MATERIAL FOR THIS EXERCISE Block Start

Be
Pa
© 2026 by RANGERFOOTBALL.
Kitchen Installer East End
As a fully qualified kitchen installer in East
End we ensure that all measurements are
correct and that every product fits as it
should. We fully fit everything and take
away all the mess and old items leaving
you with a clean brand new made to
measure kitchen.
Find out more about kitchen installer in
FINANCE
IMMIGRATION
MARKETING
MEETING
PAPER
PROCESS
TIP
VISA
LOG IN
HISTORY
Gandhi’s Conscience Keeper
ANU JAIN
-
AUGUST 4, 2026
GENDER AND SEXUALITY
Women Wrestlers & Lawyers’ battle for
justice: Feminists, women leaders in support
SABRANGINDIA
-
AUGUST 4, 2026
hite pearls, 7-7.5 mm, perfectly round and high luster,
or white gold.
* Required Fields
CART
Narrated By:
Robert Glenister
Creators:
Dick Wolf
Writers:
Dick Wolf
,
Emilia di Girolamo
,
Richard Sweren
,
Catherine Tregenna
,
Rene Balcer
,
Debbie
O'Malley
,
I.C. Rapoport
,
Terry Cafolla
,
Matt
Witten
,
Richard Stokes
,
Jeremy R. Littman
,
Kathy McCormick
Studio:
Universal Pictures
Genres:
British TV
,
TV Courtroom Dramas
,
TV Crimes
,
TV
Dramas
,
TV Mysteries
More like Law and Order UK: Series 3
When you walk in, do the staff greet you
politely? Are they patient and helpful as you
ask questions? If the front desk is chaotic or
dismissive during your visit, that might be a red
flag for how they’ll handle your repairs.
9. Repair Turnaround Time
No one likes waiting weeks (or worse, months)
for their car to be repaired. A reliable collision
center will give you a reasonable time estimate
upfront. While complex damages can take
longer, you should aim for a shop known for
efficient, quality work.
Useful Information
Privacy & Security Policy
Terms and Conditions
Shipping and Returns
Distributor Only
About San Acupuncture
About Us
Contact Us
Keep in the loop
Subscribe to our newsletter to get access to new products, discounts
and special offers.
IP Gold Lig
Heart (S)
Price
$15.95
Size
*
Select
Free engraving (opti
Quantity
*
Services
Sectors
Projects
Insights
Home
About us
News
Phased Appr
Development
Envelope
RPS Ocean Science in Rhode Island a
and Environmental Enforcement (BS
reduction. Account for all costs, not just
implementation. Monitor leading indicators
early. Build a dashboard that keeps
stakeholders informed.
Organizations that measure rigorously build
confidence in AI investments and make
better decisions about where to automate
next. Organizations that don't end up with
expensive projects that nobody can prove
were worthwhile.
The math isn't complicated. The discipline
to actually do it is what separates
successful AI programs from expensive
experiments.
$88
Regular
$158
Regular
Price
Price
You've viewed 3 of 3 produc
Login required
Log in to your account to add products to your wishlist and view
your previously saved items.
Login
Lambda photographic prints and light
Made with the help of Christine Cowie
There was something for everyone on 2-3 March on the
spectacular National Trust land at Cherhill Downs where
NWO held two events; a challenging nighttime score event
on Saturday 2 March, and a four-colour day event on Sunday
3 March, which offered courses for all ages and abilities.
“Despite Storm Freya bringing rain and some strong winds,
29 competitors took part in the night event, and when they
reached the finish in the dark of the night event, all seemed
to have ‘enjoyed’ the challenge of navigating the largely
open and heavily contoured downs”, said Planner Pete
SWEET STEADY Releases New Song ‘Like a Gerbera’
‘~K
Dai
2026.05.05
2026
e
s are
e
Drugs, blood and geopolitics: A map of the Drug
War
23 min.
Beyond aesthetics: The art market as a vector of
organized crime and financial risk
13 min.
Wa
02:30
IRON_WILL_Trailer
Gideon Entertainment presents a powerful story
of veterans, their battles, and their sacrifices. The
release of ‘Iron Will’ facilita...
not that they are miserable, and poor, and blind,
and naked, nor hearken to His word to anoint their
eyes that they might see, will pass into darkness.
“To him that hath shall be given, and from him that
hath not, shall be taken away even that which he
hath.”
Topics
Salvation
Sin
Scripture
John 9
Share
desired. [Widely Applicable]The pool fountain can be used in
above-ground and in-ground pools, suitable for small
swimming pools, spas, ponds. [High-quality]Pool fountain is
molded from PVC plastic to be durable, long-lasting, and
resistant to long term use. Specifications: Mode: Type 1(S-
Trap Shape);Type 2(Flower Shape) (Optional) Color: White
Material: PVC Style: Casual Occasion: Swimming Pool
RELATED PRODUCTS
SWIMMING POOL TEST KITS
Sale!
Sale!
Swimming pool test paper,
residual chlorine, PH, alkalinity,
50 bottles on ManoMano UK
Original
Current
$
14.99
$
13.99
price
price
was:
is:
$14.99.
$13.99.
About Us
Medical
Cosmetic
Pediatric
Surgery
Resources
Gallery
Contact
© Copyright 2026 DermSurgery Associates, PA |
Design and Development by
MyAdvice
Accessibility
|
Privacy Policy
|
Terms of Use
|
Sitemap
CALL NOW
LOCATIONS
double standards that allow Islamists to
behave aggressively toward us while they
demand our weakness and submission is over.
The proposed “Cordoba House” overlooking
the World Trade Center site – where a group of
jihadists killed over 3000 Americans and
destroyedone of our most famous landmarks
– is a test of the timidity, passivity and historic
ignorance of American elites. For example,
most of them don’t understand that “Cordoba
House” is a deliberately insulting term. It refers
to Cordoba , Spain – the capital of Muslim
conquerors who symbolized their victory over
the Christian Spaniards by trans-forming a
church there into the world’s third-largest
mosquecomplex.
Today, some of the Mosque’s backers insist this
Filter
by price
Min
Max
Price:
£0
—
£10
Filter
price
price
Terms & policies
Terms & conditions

MATERIAL FOR THIS EXERCISE Block End

_WORK ORDER_:
Reproduce the preceding records exactly and completely.

_EXERCISE ANSWER_:
Be
Pa
© 2026 by RANGERFOOTBALL.
Kitchen Installer East End
As a fully qualified kitchen installer in East
End we ensure that all measurements are
correct and that every product fits as it
should. We fully fit everything and take
away all the mess and old items leaving
you with a clean brand new made to
measure kitchen.
Find out more about kitchen installer in
FINANCE
IMMIGRATION
MARKETING
MEETING
PAPER
PROCESS
TIP
VISA
LOG IN
HISTORY
Gandhi’s Conscience Keeper
ANU JAIN
-
AUGUST 4, 2026
GENDER AND SEXUALITY
Women Wrestlers & Lawyers’ battle for
justice: Feminists, women leaders in support
SABRANGINDIA
-
AUGUST 4, 2026
hite pearls, 7-7.5 mm, perfectly round and high luster,
or white gold.
* Required Fields
CART
Narrated By:
Robert Glenister
Creators:
Dick Wolf
Writers:
Dick Wolf
,
Emilia di Girolamo
,
Richard Sweren
,
Catherine Tregenna
,
Rene Balcer
,
Debbie
O'Malley
,
I.C. Rapoport
,
Terry Cafolla
,
Matt
Witten
,
Richard Stokes
,
Jeremy R. Littman
,
Kathy McCormick
Studio:
Universal Pictures
Genres:
British TV
,
TV Courtroom Dramas
,
TV Crimes
,
TV
Dramas
,
TV Mysteries
More like Law and Order UK: Series 3
When you walk in, do the staff greet you
politely? Are they patient and helpful as you
ask questions? If the front desk is chaotic or
dismissive during your visit, that might be a red
flag for how they’ll handle your repairs.
9. Repair Turnaround Time
No one likes waiting weeks (or worse, months)
for their car to be repaired. A reliable collision
center will give you a reasonable time estimate
upfront. While complex damages can take
longer, you should aim for a shop known for
efficient, quality work.
Useful Information
Privacy & Security Policy
Terms and Conditions
Shipping and Returns
Distributor Only
About San Acupuncture
About Us
Contact Us
Keep in the loop
Subscribe to our newsletter to get access to new products, discounts
and special offers.
IP Gold Lig
Heart (S)
Price
$15.95
Size
*
Select
Free engraving (opti
Quantity
*
Services
Sectors
Projects
Insights
Home
About us
News
Phased Appr
Development
Envelope
RPS Ocean Science in Rhode Island a
and Environmental Enforcement (BS
reduction. Account for all costs, not just
implementation. Monitor leading indicators
early. Build a dashboard that keeps
stakeholders informed.
Organizations that measure rigorously build
confidence in AI investments and make
better decisions about where to automate
next. Organizations that don't end up with
expensive projects that nobody can prove
were worthwhile.
The math isn't complicated. The discipline
to actually do it is what separates
successful AI programs from expensive
experiments.
$88
Regular
$158
Regular
Price
Price
You've viewed 3 of 3 produc
Login required
Log in to your account to add products to your wishlist and view
your previously saved items.
Login
Lambda photographic prints and light
Made with the help of Christine Cowie
There was something for everyone on 2-3 March on the
spectacular National Trust land at Cherhill Downs where
NWO held two events; a challenging nighttime score event
on Saturday 2 March, and a four-colour day event on Sunday
3 March, which offered courses for all ages and abilities.
“Despite Storm Freya bringing rain and some strong winds,
29 competitors took part in the night event, and when they
reached the finish in the dark of the night event, all seemed
to have ‘enjoyed’ the challenge of navigating the largely
open and heavily contoured downs”, said Planner Pete
SWEET STEADY Releases New Song ‘Like a Gerbera’
‘~K
Dai
2026.05.05
2026
e
s are
e
Drugs, blood and geopolitics: A map of the Drug
War
23 min.
Beyond aesthetics: The art market as a vector of
organized crime and financial risk
13 min.
Wa
02:30
IRON_WILL_Trailer
Gideon Entertainment presents a powerful story
of veterans, their battles, and their sacrifices. The
release of ‘Iron Will’ facilita...
not that they are miserable, and poor, and blind,
and naked, nor hearken to His word to anoint their
eyes that they might see, will pass into darkness.
“To him that hath shall be given, and from him that
hath not, shall be taken away even that which he
hath.”
Topics
Salvation
Sin
Scripture
John 9
Share
desired. [Widely Applicable]The pool fountain can be used in
above-ground and in-ground pools, suitable for small
swimming pools, spas, ponds. [High-quality]Pool fountain is
molded from PVC plastic to be durable, long-lasting, and
resistant to long term use. Specifications: Mode: Type 1(S-
Trap Shape);Type 2(Flower Shape) (Optional) Color: White
Material: PVC Style: Casual Occasion: Swimming Pool
RELATED PRODUCTS
SWIMMING POOL TEST KITS
Sale!
Sale!
Swimming pool test paper,
residual chlorine, PH, alkalinity,
50 bottles on ManoMano UK
Original
Current
$
14.99
$
13.99
price
price
was:
is:
$14.99.
$13.99.
About Us
Medical
Cosmetic
Pediatric
Surgery
Resources
Gallery
Contact
© Copyright 2026 DermSurgery Associates, PA |
Design and Development by
MyAdvice
Accessibility
|
Privacy Policy
|
Terms of Use
|
Sitemap
CALL NOW
LOCATIONS
double standards that allow Islamists to
behave aggressively toward us while they
demand our weakness and submission is over.
The proposed “Cordoba House” overlooking
the World Trade Center site – where a group of
jihadists killed over 3000 Americans and
destroyedone of our most famous landmarks
– is a test of the timidity, passivity and historic
ignorance of American elites. For example,
most of them don’t understand that “Cordoba
House” is a deliberately insulting term. It refers
to Cordoba , Spain – the capital of Muslim
conquerors who symbolized their victory over
the Christian Spaniards by trans-forming a
church there into the world’s third-largest
mosquecomplex.
Today, some of the Mosque’s backers insist this
Filter
by price
Min
Max
Price:
£0
—
£10
Filter
price
price
Terms & policies
Terms & conditions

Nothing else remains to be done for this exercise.